André Naves — Defensor Público Federal formado em Direito pela USP, especialista em Direitos Humanos e Inclusão Social; mestre em Economia Política pela PUC/SP. Cientista político pela Hillsdale College e doutor em Economia pela Princeton University. Comendador cultural, escritor e professor.


 

Na calada dos gabinetes, longe dos olhos e do sentir da Nação, o Congresso Nacional acaba de cravar mais uma adaga no coração já combalido da nossa democracia representativa. A aprovação do aumento do número de deputados federais de 513 para 531 não é um mero ajuste técnico; é a crônica de um distanciamento anunciado, um passo deliberado para afastar o poder ainda mais de seu titular de direito: o povo.


Esta medida, que aprofunda uma ferida antiga, nasce como uma reação insidiosa a uma decisão do Supremo Tribunal Federal que, pela primeira vez, ousou aplicar o preceito constitucional da proporcionalidade. O que deveria ser um ato de justiça — ajustar o número de deputados à população de cada estado — foi torcido e transformado em seu oposto. O resultado? O que já era ruim, ficou tragicamente pior.

A raiz dessa distorção é amarga e remonta a um tempo de sombras. O entulho autoritário do Pacote de Abril de 1977, criado para manipular a representação popular durante a ditadura, nunca foi devidamente removido. Seus alicerces tortos foram, infelizmente, cimentados na Constituição de 1988. A matemática da injustiça é clara e ofende a inteligência do cidadão: o estado de São Paulo, por exemplo, que abriga cerca de 22% dos brasileiros, tinha direito a apenas 13,6% das cadeiras na Câmara. Com a nova “solução”, esse número cairá para 13,1%. Em outras palavras, o voto de um cidadão em um estado continua, por lei, a valer menos que o de outro.

Essa desconexão numérica gera uma desconexão humana. Quando um parlamentar não deve satisfação direta a um eleitorado definido, quando seu nome se perde em uma lista infindável e sua campanha vagueia por um estado inteiro, para quem ele realmente governa? O grito das periferias, a necessidade do pequeno agricultor, a luta da pessoa com deficiência por acessibilidade e dignidade… tudo isso se torna um ruído distante, facilmente abafado pelo barulho dos interesses poderosos que financiam mandatos sem rosto e sem compromisso local.

É preciso ter a coragem de dizer o óbvio: o modelo atual faliu. E a solução não está em remendos que só alargam o rasgo no tecido social. A esperança reside em uma mudança estrutural, em uma ideia simples e poderosa: o voto distrital.

Imaginemos o Brasil dividido em distritos eleitorais com populações equivalentes.
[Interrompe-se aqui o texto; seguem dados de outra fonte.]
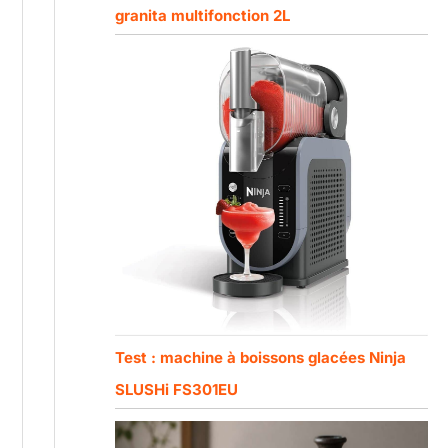
granita multifonction 2L
Test : machine à boissons glacées Ninja
SLUSHi FS301EU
Em cada distrito, um único deputado seria eleito pelo voto majoritário. De repente, a política deixaria de ser um jogo abstrato de siglas e cores para se tornar uma realidade palpável, com nome e endereço. O eleitor saberia exatamente quem é o “seu” deputado. Seria como na vida da gente, onde cada um conhece o vizinho; sabe a quem pedir ajuda e, principalmente, a quem cobrar uma promessa não cumprida. A prestação de contas seria imediata, direta, pessoal.

Há quem tema, com uma lógica que não se sustenta, que o voto distrital apagaria as minorias do mapa político. Nada mais falso. É o sistema atual, opaco e distante, que as invisibiliza. Quando o poder de pressão do cidadão é real e focado, a cidadania ativa floresce. A comunidade, organizada, forçaria seu representante a lutar por políticas públicas de saúde, educação e inclusão que atendam às necessidades locais de todos, sem exceção. A verdadeira força das minorias não está em serem um nicho num sistema falho, mas em serem parte de uma cidadania fortalecida e vigilante.

O voto distrital não é uma panaceia, mas é uma ferramenta institucional indispensável. É a plaina que pode começar a acertar a madeira torta da nossa representatividade. É o caminho para edificar estruturas sociais verdadeiramente mais Democráticas, Inclusivas e Justas, onde o Congresso Nacional deixe de ser um clube fechado e volte a ser a casa do povo.

Essa decisão é um sintoma grave da doença. Mas em vez de nos abatermos, devemos encará-la como um chamado. Um chamado para pensarmos além do óbvio, para reacendermos a chama da esperança e para lutarmos por uma reforma que devolva, enfim, o poder a quem ele pertence. É hora de semear o futuro. É hora de devolver o Congresso ao seu verdadeiro dono: o povo brasileiro.